Abstract

In our previous experiment using rats, fluoride was reported to cause renal calcification, whose mechanism was deduced to be due to an increase in parathyroid hormone (PTH) secretion. However fluoride-induced renal calcification that was independent of PTH has not been understood well in the nephron of fluoride-treated animals. Thus, we examined the effect of sodium fluoride on intracellular calcium mobilization in a normal rat kidney epithelial cell line (NRK-52E cells). The calcium accumulation was found to be remarkably increased by the addition of sodium fluoride (NaF). The elevation of [Ca2+]i was demonstrated to be due to calcium entry through nifedipine-sensitive calcium channels. In addition, fluoride activates phospholipase C, but inositol 1,4,5-triphosphate (IP3) didn’t induce Ca2+ release from the endoplasmic reticulum (ER). Moreover, fluoride alone was deduced to enhance the activity of ER-type Ca2+-ATPase.
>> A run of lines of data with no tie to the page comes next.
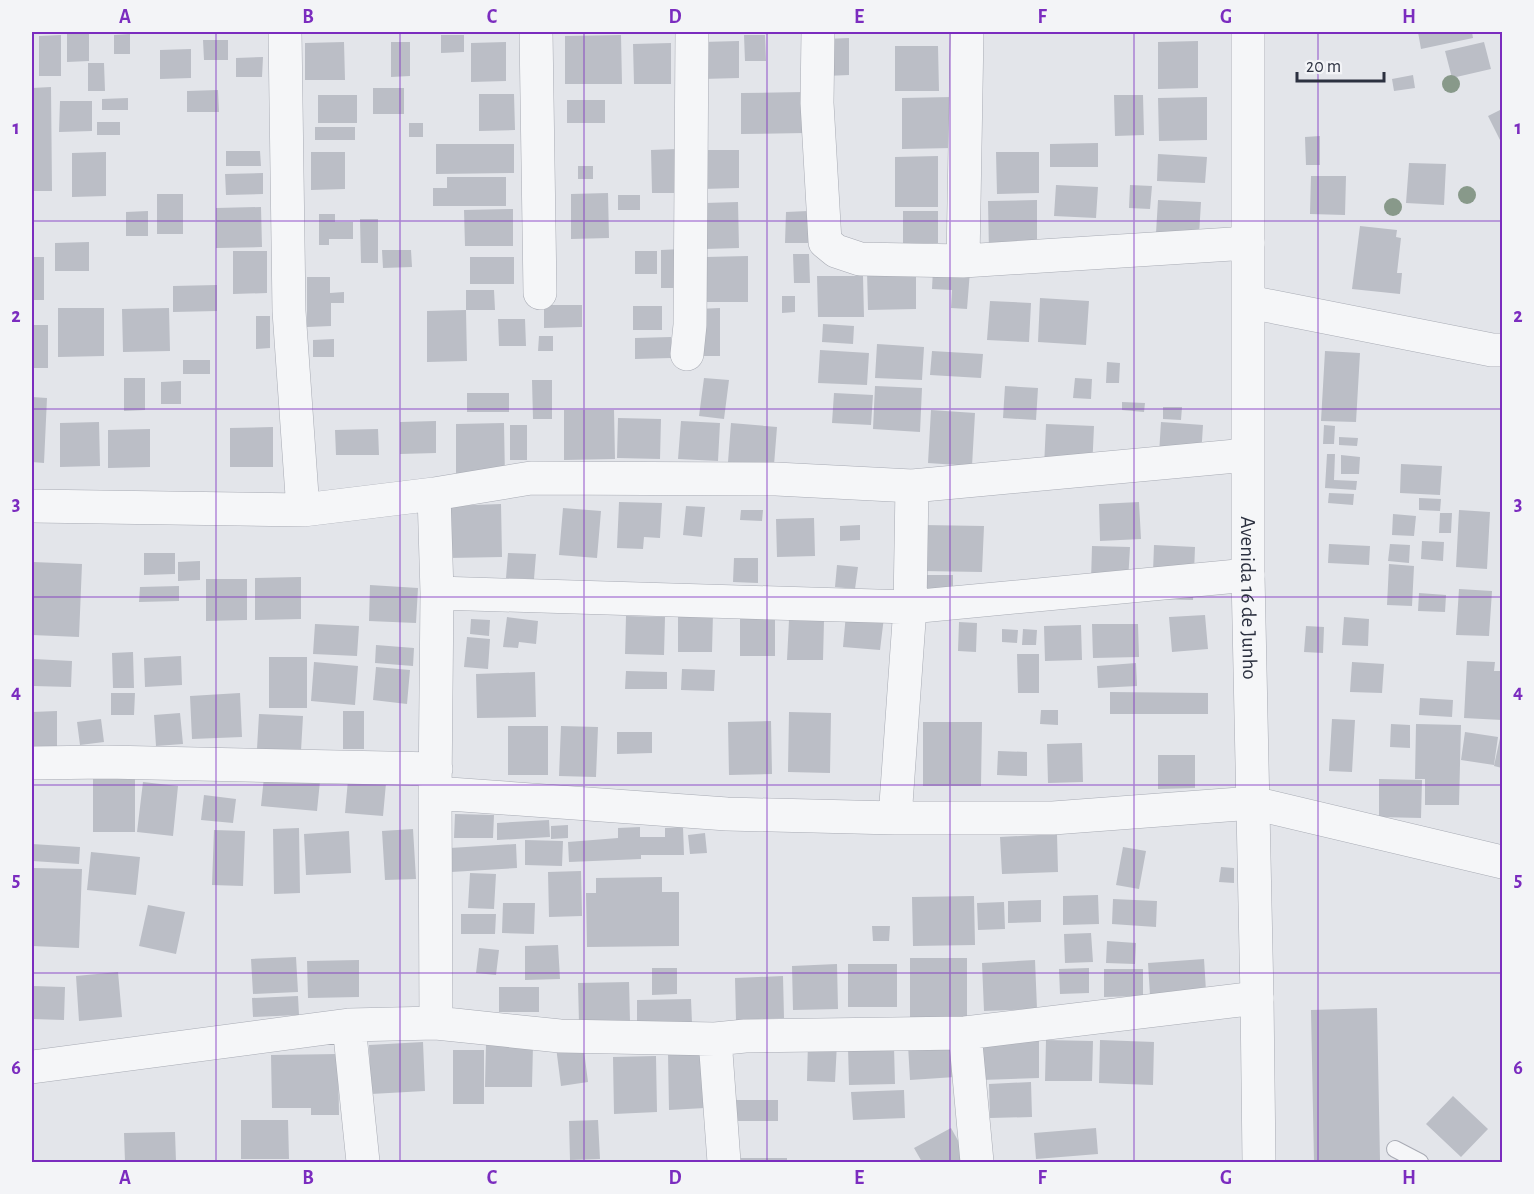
<svg xmlns="http://www.w3.org/2000/svg" width="1534" height="1194" font-family="'Alegreya Sans',sans-serif">
  <rect width="100%" height="100%" fill="#e3e5ea"/>
  <path fill="#bbbec6" d="M67 32H89V61L67 62Z
    M1418 32H1472L1473 38 1421 49Z
    M130 34V54H114V35Z
    M61 35V76H39V36Z
    M441 35H464V52L441 53Z
    M621 35 622 84H565V36Z
    M744 35H765L766 61H745Z
    M849 38V75L825 76V39Z
    M203 40H228V60H204Z
    M739 41V78L702 79V42Z
    M1198 41V88L1158 89V42Z
    M344 42 345 80H305V43Z
    M391 42H410V76L391 77Z
    M506 42V81L471 82V43Z
    M1484 42 1491 69 1452 78 1445 51Z
    M671 43V84H634L633 44Z
    M895 46H938L939 91H895Z
    M191 49V78L160 79V50Z
    M263 57 262 77H236V58Z
    M88 63H104L105 91H88Z
    M1413 75 1415 88 1394 91 1392 79Z
    M51 87 52 191H32V88Z
    M373 88H404V114H373Z
    M218 90 219 112H187V91Z
    M804 92 805 133 741 134V93Z
    M479 94H514L515 130 479 131Z
    M318 95H357V123H318Z
    M1114 95H1143L1144 135 1115 136Z
    M952 97V148L902 149V98Z
    M1207 97V140L1159 141 1158 98Z
    M128 98V110H102V99Z
    M567 100H605V123H567Z
    M60 101H92V131L59 132Z
    M1502 109V144L1488 116Z
    M97 122H120V135H97Z
    M409 123H423V137H409Z
    M315 127H355V140H315Z
    M1320 136V165H1306L1305 137Z
    M1098 143V167H1050V144Z
    M436 144H514V173L436 174Z
    M677 149V193H652L651 150Z
    M701 150H739V188L702 189Z
    M226 151H260L261 166H226Z
    M106 152V196L72 197V153Z
    M311 152H345V189L311 190Z
    M996 152H1039V193L997 194Z
    M1158 154 1207 157 1205 183 1157 181Z
    M938 156V207H895V157Z
    M1409 163 1446 164 1444 205 1406 203Z
    M578 166H593V179H578Z
    M263 173V194L226 195 225 174Z
    M1311 176H1346L1345 215 1310 214Z
    M447 177H506V206H433V188H447Z
    M1056 185 1098 187 1096 218 1054 216Z
    M1130 185 1152 186 1150 209 1129 208Z
    M608 193 609 238 571 239V194Z
    M157 194H183V234H157Z
    M618 195H640V210H618Z
    M1037 200V253H989L988 201Z
    M1158 200 1201 202 1198 252 1155 250Z
    M738 202 739 248 705 249V203Z
    M261 207 262 247 216 248V208Z
    M513 209V246H465L464 210Z
    M148 211V236H126V212Z
    M808 211 809 243H785L786 212Z
    M903 211H938V243L903 244Z
    M319 214H335V222H353V239H329V245H319Z
    M360 219H378V263H361Z
    M1360 226 1397 230 1396 237 1401 238 1397 273H1402L1400 294 1352 289Z
    M89 242V271H55V243Z
    M682 249 683 288H661V250Z
    M382 250H411L412 267 383 268Z
    M233 251H267V293L233 294Z
    M635 251H657V274H635Z
    M793 254H809L810 283H794Z
    M748 256V302H706V257Z
    M32 257H44V300H32Z
    M470 257H514V284H470Z
    M933 269 970 271 967 309 951 308 952 290 932 289Z
    M867 271H916V309L868 310Z
    M817 276H863L864 317H818Z
    M307 277H330V293L344 292V303H331V326L307 327Z
    M217 285V311L173 312V286Z
    M466 290H494L495 310H466L467 361 427 362V311L466 310Z
    M782 296H795V312L782 313Z
    M1040 298 1089 301 1086 345 1038 342Z
    M990 301 1031 303 1029 342 987 340Z
    M544 305H582V327L544 328Z
    M633 306H662V330H633Z
    M58 308H104V356L58 357Z
    M169 308 170 351 123 352 122 309Z
    M720 308V356H697V309Z
    M256 316H270V348L256 349Z
    M498 319H525L526 346H499Z
    M823 324 854 326 853 344 822 342Z
    M32 325H48V368H32Z
    M539 336H553V351H538Z
    M671 337V358L635 359V338Z
    M334 339V357H313V340Z
    M877 344 924 347 922 380 875 378Z
    M820 350 869 353 867 385 818 383Z
    M932 351 983 354 981 378 930 375Z
    M1325 351 1360 353 1356 422 1321 421Z
    M183 360H210V374H183Z
    M1107 362 1120 363 1119 383H1106Z
    M124 378H145V410L124 411Z
    M704 378 729 380 724 419 699 416Z
    M1075 378 1092 379 1091 399 1073 398Z
    M532 380H552V419H533Z
    M181 381V404H161V382Z
    M875 386 922 388 920 432 873 429Z
    M1005 386 1038 388 1036 420 1003 418Z
    M467 393H509V412H467Z
    M834 393 873 395 871 425 832 423Z
    M32 397 47 398 44 463 32 462Z
    M1122 402 1145 403 1144 412 1122 410Z
    M1163 407H1182L1181 420 1163 419Z
    M564 410H614L615 459 564 460Z
    M931 410 975 413 972 466 928 463Z
    M618 418 661 419 660 459 617 458Z
    M436 421V453L400 454V422Z
    M681 421 720 423 718 461 678 459Z
    M99 422 100 466 60 467V423Z
    M1161 422 1203 425 1200 472 1158 470Z
    M504 423 505 479 456 480V424Z
    M731 423 777 427 774 465 728 462Z
    M1046 424 1094 426 1092 470 1044 467Z
    M510 425H527V460H510Z
    M1324 425 1335 426 1334 444H1323Z
    M273 427V467H230V428Z
    M150 429V467L108 468V430Z
    M378 429 379 455H336L335 430Z
    M1339 437 1358 438 1357 446 1339 445Z
    M1327 454H1335L1334 480 1357 481 1356 490 1325 488Z
    M1341 455 1360 457 1359 474H1341Z
    M1401 464 1442 466 1440 495 1400 493Z
    M1329 493 1354 494 1353 505 1328 503Z
    M1419 498 1441 499 1440 511 1419 510Z
    M619 502 662 503 660 538 644 537 643 549 617 548Z
    M1139 502 1141 539 1100 541 1099 504Z
    M501 504 502 557 448 558 447 506Z
    M686 506 705 507 702 537 683 535Z
    M563 508 601 511 597 558 559 555Z
    M741 510H763L762 521 740 520Z
    M1459 510 1490 512 1487 569 1456 567Z
    M1440 513H1452L1451 533H1439Z
    M1393 514 1416 516 1414 536 1392 535Z
    M814 518 815 556 777 557 776 519Z
    M860 525V540L840 541V526Z
    M923 525 984 526 982 572 922 571Z
    M1422 541 1444 542 1443 561 1421 559Z
    M1329 544 1370 546 1369 565 1328 563Z
    M1390 544 1410 545 1409 563 1388 561Z
    M1154 545 1195 547 1193 600 1152 599Z
    M1092 546 1130 547 1128 582 1091 581Z
    M144 553H175V574L144 575Z
    M508 553 536 554 534 579 506 578Z
    M734 558H758V583L733 582Z
    M200 561V580L178 581V562Z
    M33 562 82 564 79 637 32 635Z
    M1389 564 1414 566 1412 606 1387 605Z
    M837 565 858 567 855 589 835 587Z
    M924 575H953V595H923Z
    M301 577V619L255 620V578Z
    M206 579H247V620L206 621Z
    M370 585 418 588 416 623 369 621Z
    M179 586V601L139 602 140 587Z
    M1459 589 1492 591 1489 636 1456 635Z
    M1419 593 1446 595 1445 612 1418 611Z
    M678 613H713L712 652H678Z
    M846 614 884 617 880 650 843 647Z
    M740 615 775 616V656H740Z
    M1205 615 1208 649 1172 652 1169 617Z
    M626 616 665 617 664 655 625 654Z
    M507 617 538 621 536 644 519 642 518 648 503 647Z
    M1344 617 1369 619 1368 646 1342 645Z
    M471 619 490 620 489 636 470 634Z
    M789 620 824 621 823 660H787Z
    M959 622 977 623 976 652 958 651Z
    M315 624 359 626 357 656 313 654Z
    M1092 624H1138L1139 657 1093 658Z
    M1081 625 1082 660 1045 661 1044 626Z
    M1306 626 1324 627 1323 653 1304 652Z
    M1002 629 1018 630 1017 643 1002 642Z
    M1023 629 1037 630 1036 645H1022Z
    M467 637 490 639 488 669 464 667Z
    M376 645 414 648 413 666 375 663Z
    M133 652 134 688H113L112 653Z
    M1017 654H1039V693H1018Z
    M181 656 182 685 145 687 144 658Z
    M269 657H307V708H269Z
    M34 659 72 661 71 687 33 686Z
    M1467 661 1495 662 1494 671H1502V720L1464 718Z
    M314 662 358 666 355 705 311 701Z
    M1352 662 1384 664 1382 693 1350 692Z
    M1136 663 1137 686 1098 688 1097 666Z
    M376 667 410 670 407 704 373 700Z
    M682 669 715 670 714 691 681 690Z
    M626 671 667 672V689H625Z
    M535 672 536 717 477 718 476 674Z
    M1110 692 1208 693V714H1110Z
    M111 693H135L134 715H111Z
    M240 693 242 737 192 739 190 696Z
    M1420 698 1453 700 1452 717 1419 715Z
    M1041 710H1058V725L1040 724Z
    M57 711V748L32 749V712Z
    M343 711H364V749H343Z
    M789 712 831 713 830 773 788 772Z
    M180 713 183 744 156 746 154 715Z
    M259 714 303 716 301 751 257 749Z
    M101 719 104 742 80 745 77 722Z
    M1332 719 1355 720 1352 772 1329 771Z
    M771 721 772 774 729 775 728 722Z
    M923 722H982L981 786H923Z
    M1391 724 1410 725V748L1390 747Z
    M1416 724 1461 725 1459 805H1425V779H1415Z
    M508 726H548V775H508Z
    M561 726 598 727 596 777 559 776Z
    M617 732H652V753L617 754Z
    M1465 732 1498 737 1494 765 1461 760Z
    M1500 738 1502 739V768L1494 766Z
    M1082 743 1083 782 1048 783 1047 744Z
    M998 751 1027 752V776L997 775Z
    M1158 755H1195V788L1158 789Z
    M93 773 135 774V832H93Z
    M264 777 320 781 317 811 261 806Z
    M1379 779 1422 780 1421 818 1379 817Z
    M348 780 386 783 383 816 345 813Z
    M143 782 178 786 173 836 137 832Z
    M204 795 236 799 233 823 201 820Z
    M455 814 494 815 493 838H454Z
    M549 820 550 837 497 840V823Z
    M568 825V838L551 839V826Z
    M640 827V837H665V828L683 827 684 855H641V859L569 862 568 842 618 838V828Z
    M299 828 300 893 274 894 273 829Z
    M413 829 416 879 385 880 382 831Z
    M214 830 245 831 243 886 212 885Z
    M349 831 351 873 306 875 304 834Z
    M705 833 707 853 690 854 688 835Z
    M1057 834 1058 872 1002 874 1000 837Z
    M525 840 563 841 562 866 525 865Z
    M32 844 80 847 79 864 32 861Z
    M516 844 517 868 451 872 450 848Z
    M1123 847 1146 851 1139 889 1116 885Z
    M91 852 140 857 136 895 87 890Z
    M1221 867 1234 868V883L1219 882Z
    M32 868 82 869 79 948 32 946Z
    M581 871 582 916 549 917 548 872Z
    M470 873 496 874 494 909 468 908Z
    M662 877V892H679V946L587 947 586 893H596V878Z
    M1098 895 1099 924 1063 925V896Z
    M974 896 975 945 913 946 912 897Z
    M1113 899 1157 901 1156 927 1112 924Z
    M1041 900V922L1008 923V901Z
    M1004 902 1005 929 978 930 977 903Z
    M503 903H535L534 934 502 933Z
    M148 905 185 912 176 954 139 946Z
    M461 914H496L495 934H461Z
    M872 926H890L889 941H873Z
    M1091 933 1093 962 1065 963 1064 934Z
    M1107 941 1136 943 1135 964 1106 963Z
    M558 945 560 979 525 980V946Z
    M479 948 499 950 496 975 476 973Z
    M296 957 298 992 253 994 251 959Z
    M910 958H967V1019H910Z
    M1204 959 1207 1007 1151 1011 1148 963Z
    M359 960V997L308 998 307 961Z
    M1035 960 1037 1009 984 1011 982 963Z
    M837 964 838 1009 793 1010 792 966Z
    M848 964H897V1007H848Z
    M652 968H677V994L652 995Z
    M1089 968V993L1060 994 1059 969Z
    M1104 969H1143V996L1104 997Z
    M118 972 122 1017 79 1021 76 976Z
    M783 976 784 1018 736 1020 735 978Z
    M629 982 630 1021 579 1023 578 983Z
    M32 986 65 987 64 1020 32 1019Z
    M499 987H539V1012H499Z
    M298 996 299 1015 253 1017 252 998Z
    M691 999 692 1023 637 1024V1000Z
    M1377 1008 1380 1160 1314 1162 1311 1010Z
    M1046 1040 1093 1041 1092 1081H1045Z
    M1100 1040 1154 1042 1153 1085 1099 1083Z
    M1039 1041V1078L981 1080 980 1042Z
    M423 1042 425 1091 371 1094 369 1045Z
    M808 1042 837 1043 835 1082 807 1081Z
    M953 1042 955 1077 910 1080 908 1045Z
    M583 1043 588 1082 561 1086 556 1047Z
    M486 1045H533L532 1087H485Z
    M894 1047 895 1084 849 1085 848 1048Z
    M453 1050H484V1104H453Z
    M704 1051 705 1108 669 1110 668 1053Z
    M338 1054 339 1115H311V1108H272L271 1055Z
    M656 1056 657 1112 614 1114 613 1057Z
    M1031 1082 1032 1117 990 1118 989 1084Z
    M904 1090 905 1118 853 1120 851 1092Z
    M1453 1096 1488 1129 1461 1157 1426 1124Z
    M731 1100H778V1121H731Z
    M241 1120H288L289 1159H241Z
    M598 1120 600 1159 570 1160 569 1121Z
    M951 1128 970 1162H922L914 1148Z
    M1096 1128 1098 1154 1036 1159 1034 1133Z
    M175 1132 176 1162H125L124 1133Z
    M737 1158H787V1162H737Z
    M1208 1160V1162H1190V1161Z"/>
  <g fill="none" stroke-linecap="round" stroke-linejoin="round">
    <g stroke="#a8abb4" stroke-width="18">
      <path id="service" d="M1395 1149 1420 1162"/>
    </g>
    <g stroke="#a8abb4" stroke-width="34">
      <path id="minor" d="M285 32 289 311 303 510
        M536 32 540 293
        M818 32 817 103 825 242 836 251 860 259 963 261
        M967 32 963 261 1248 243
        M1249 302 1492 350H1502
        M687 354 690 325 692 32
        M434 494 531 478 776 479 912 486 1247 455
        M32 506 303 510 434 494 437 593 435 793 436 1023 349 1025 32 1067
        M437 593 910 607 1248 575
        M32 763 106 762 436 769
        M435 793 727 814 895 818H1053L1253 803 1502 862
        M895 818 910 607 912 486
        M436 1023 560 1036 715 1039 745 1036 965 1033 1257 998
        M349 1025 363 1162
        M965 1033 977 1162
        M715 1039 724 1162"/>
    </g>
    <g stroke="#a8abb4" stroke-width="34">
      <g id="tertiary">
        <path id="s1" d="M1248 32V575L1257 998 1259 1162"/>
      </g>
    </g>
    <use href="#service" stroke="#f5f6f8" stroke-width="16"/>
    <use href="#minor" stroke="#f5f6f8" stroke-width="33"/>
    <use href="#tertiary" stroke="#f5f6f8" stroke-width="33"/>
  </g>
  <g fill="#88998a">
    <circle cx="1451" cy="84" r="9"/>
    <circle cx="1467" cy="195" r="9"/>
    <circle cx="1393" cy="207" r="9"/>
  </g>
  <path fill="none" stroke="#7b2cbf" stroke-width="1.5" stroke-opacity="0.55" d="M216 32V1162M400 32V1162M584 32V1162M767 32V1162M950 32V1162M1134 32V1162M1318 32V1162M32 221H1502M32 409H1502M32 597H1502M32 785H1502M32 973H1502"/>
  <g text-anchor="middle" dominant-baseline="central" stroke-width="4.5" stroke-linejoin="round" paint-order="stroke">
    <g font-size="21" fill="#2c3140" stroke="#f3f4f7">
      <text stroke="none"><textPath href="#s1" startOffset="566">Avenida 16 de Junho</textPath></text>
    </g>
  </g>
  <rect width="1534" height="1194" fill="none" stroke="#f3f4f7" stroke-width="66"/>
  <path d="M1297 72v9h87v-9" fill="none" stroke="#2c3140" stroke-width="3"/>
  <text x="1306" y="72" font-size="18" fill="#2c3140" stroke="#f3f4f7" stroke-width="4.5" paint-order="stroke">20 m</text>
  <rect x="33" y="33" width="1468" height="1128" fill="none" stroke="#7b2cbf" stroke-width="2"/>
  <g font-size="20" text-anchor="middle" font-weight="bold" fill="#7b2cbf">
    <text x="125" y="23">A</text>
    <text x="308" y="23">B</text>
    <text x="492" y="23">C</text>
    <text x="675" y="23">D</text>
    <text x="859" y="23">E</text>
    <text x="1042" y="23">F</text>
    <text x="1226" y="23">G</text>
    <text x="1409" y="23">H</text>
    <text x="16" y="134">1</text>
    <text x="1518" y="134">1</text>
    <text x="16" y="322">2</text>
    <text x="1518" y="322">2</text>
    <text x="16" y="510">3</text>
    <text x="1518" y="510">3</text>
    <text x="16" y="698">4</text>
    <text x="1518" y="698">4</text>
    <text x="16" y="886">5</text>
    <text x="1518" y="886">5</text>
    <text x="16" y="1074">6</text>
    <text x="1518" y="1074">6</text>
    <text x="125" y="1184">A</text>
    <text x="308" y="1184">B</text>
    <text x="492" y="1184">C</text>
    <text x="675" y="1184">D</text>
    <text x="859" y="1184">E</text>
    <text x="1042" y="1184">F</text>
    <text x="1226" y="1184">G</text>
    <text x="1409" y="1184">H</text>
  </g>
</svg>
Finally, on the mechanism of fluoride-induced calcium accumulation in NRK-52E cells, fluoride may activate phospholipase C to generate IP3 and diacylglycerol, and these increases can be elucidated to induce calcium entry through dihydropiridine-sensitive calcium channels. Moreover, fluoride was found to stimulate calcium accumulation through ER-type Ca2+-ATPase into the endoplasmic reticulum. The elevation of ER-type Ca2+-ATPase activity by fluoride was elucidated to operate as a regulatory system to protect against abnormally higher increases in cytosolic calcium concentration via an increase of calcium influx into the endoplasmic reticulum.